Washington — From the day he first used the Internet on his boss's computer and dial-up connection in 2001, Limbikani Makani has seen new technologies and the Internet as potential solutions to some of Africa's oldest problems. As the founder and managing editor of TechZim, Zimbabwe's leading technology website, he works regularly with entrepreneurs, technologists and developers to establish a national atmosphere hospitable to startup enterprises and innovation.
Makani talked about his work June 12 in Washington, where he was one of more than 60 young African leaders brought to the United States to take part in a two-day Innovation Summit June 14-15 as part of the President's Young African Leaders Initiative. After the Innovation Summit, participants will travel to U.S. cities for a two-week mentoring partnership with U.S. companies and nonprofit organizations.

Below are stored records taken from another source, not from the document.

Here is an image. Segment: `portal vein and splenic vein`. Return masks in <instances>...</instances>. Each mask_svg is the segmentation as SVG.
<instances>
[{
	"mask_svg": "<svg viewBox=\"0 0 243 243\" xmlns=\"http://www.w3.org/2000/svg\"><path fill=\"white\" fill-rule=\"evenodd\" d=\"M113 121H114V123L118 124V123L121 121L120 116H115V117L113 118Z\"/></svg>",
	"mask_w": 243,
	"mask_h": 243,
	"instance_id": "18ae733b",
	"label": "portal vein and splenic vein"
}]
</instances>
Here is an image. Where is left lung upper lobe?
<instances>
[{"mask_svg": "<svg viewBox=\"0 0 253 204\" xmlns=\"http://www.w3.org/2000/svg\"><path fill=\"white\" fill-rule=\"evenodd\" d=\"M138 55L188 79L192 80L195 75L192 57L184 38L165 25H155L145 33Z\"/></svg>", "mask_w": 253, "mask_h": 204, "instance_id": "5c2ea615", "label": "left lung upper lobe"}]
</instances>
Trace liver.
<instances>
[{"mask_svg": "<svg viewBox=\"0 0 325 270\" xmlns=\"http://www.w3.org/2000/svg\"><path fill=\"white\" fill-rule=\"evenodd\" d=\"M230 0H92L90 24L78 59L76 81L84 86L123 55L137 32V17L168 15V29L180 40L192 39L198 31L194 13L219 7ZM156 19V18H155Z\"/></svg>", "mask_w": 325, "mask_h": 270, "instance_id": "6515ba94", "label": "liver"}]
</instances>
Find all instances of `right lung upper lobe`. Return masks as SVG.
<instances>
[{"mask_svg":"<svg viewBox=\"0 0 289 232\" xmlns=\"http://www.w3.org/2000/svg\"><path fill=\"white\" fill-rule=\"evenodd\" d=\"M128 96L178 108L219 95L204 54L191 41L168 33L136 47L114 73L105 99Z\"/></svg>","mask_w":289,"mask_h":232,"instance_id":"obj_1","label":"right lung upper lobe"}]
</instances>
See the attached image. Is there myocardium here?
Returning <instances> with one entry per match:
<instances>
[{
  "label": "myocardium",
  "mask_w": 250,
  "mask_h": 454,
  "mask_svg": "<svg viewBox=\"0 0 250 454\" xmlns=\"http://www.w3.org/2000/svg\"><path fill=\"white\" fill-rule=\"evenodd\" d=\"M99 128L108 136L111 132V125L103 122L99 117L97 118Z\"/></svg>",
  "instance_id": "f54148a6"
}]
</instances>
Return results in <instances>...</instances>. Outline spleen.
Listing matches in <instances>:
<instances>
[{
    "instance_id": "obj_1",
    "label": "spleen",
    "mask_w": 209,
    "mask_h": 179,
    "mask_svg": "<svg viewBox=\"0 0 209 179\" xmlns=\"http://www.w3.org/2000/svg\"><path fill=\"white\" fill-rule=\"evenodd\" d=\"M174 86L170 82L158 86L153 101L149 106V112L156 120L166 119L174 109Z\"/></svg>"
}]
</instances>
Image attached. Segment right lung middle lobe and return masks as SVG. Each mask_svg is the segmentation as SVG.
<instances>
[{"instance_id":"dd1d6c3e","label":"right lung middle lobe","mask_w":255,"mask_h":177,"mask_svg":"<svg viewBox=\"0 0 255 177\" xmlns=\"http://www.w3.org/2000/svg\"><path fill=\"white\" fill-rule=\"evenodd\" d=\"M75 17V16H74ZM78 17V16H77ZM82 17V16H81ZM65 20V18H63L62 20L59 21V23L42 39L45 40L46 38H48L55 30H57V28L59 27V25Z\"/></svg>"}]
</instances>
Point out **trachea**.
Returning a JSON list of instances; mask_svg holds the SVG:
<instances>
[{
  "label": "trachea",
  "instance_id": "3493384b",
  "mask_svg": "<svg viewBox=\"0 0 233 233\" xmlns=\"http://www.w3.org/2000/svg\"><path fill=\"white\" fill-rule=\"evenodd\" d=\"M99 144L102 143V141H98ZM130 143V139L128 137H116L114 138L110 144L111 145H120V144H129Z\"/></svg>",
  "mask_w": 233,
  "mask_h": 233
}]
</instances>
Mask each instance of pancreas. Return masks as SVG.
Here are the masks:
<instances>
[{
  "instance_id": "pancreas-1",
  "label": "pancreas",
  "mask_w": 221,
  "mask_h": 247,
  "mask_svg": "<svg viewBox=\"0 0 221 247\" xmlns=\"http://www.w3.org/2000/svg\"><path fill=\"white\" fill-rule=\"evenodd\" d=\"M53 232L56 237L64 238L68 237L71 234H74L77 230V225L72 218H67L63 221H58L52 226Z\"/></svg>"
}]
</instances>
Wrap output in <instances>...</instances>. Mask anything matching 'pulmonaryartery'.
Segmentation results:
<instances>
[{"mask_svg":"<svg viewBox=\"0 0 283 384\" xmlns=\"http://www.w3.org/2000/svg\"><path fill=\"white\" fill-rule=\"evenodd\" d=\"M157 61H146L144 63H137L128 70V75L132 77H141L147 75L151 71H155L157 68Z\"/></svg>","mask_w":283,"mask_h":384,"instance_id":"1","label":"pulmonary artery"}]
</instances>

"This is the time where now we have affordable access to the Internet and we can use it to change so many things," Makani said, explaining the Internet's potential applications in governance, economics and service delivery. These uses, along with its capacity to bring valuable knowledge from faraway countries to Zimbabwe, make the Internet a practical and versatile tool for development, he said.
Known as a leader in Zimbabwe's online and tech communities, Makani advocates vigorously for increased Internet access and the incorporation of new information technologies into entrepreneurial and development ventures. Consistent with these broader goals, he recently launched JumpStart, a community initiative that helps locals found tech startup companies.
Through his work with TechZim and JumpStart, Makani has observed firsthand the powerful link between technology and business development, but he has also recognized the power of the Internet to mobilize people for positive social change.
"We can know about what's going on in India, in the U.S. and everywhere," Makani said of life with Internet access. In his view, reading foreign news and learning about other countries through the Internet enables Zimbabweans to "look at our situation and say: 'How exactly do we compare? What are we doing wrong and what are we doing [well]?'"
According to Makani, one of the most difficult obstacles to development that Zimbabwe and other African countries face is a lack of accountability among public officials, in both a political and an economic sense. However, the Internet's capacity to make information available to all and to act as a forum for ordinary people's opinions could enable the public to expose corrupt officials and counteract this persistent challenge, he said.
When people read about the inappropriate actions of their public officials on the Internet, they "have an option to say, 'Wait a minute, that doesn't look right,'" Makani explained.
"And if enough people say, 'Wait a minute, that doesn't look right,' you cannot keep leading if this is how you're going to lead ... When that keeps happening, then the culture changes."
The President's Young African Leaders Initiative is a three-year, sustained U.S. government engagement with African youth interested in positively affecting the future of sub-Saharan Africa.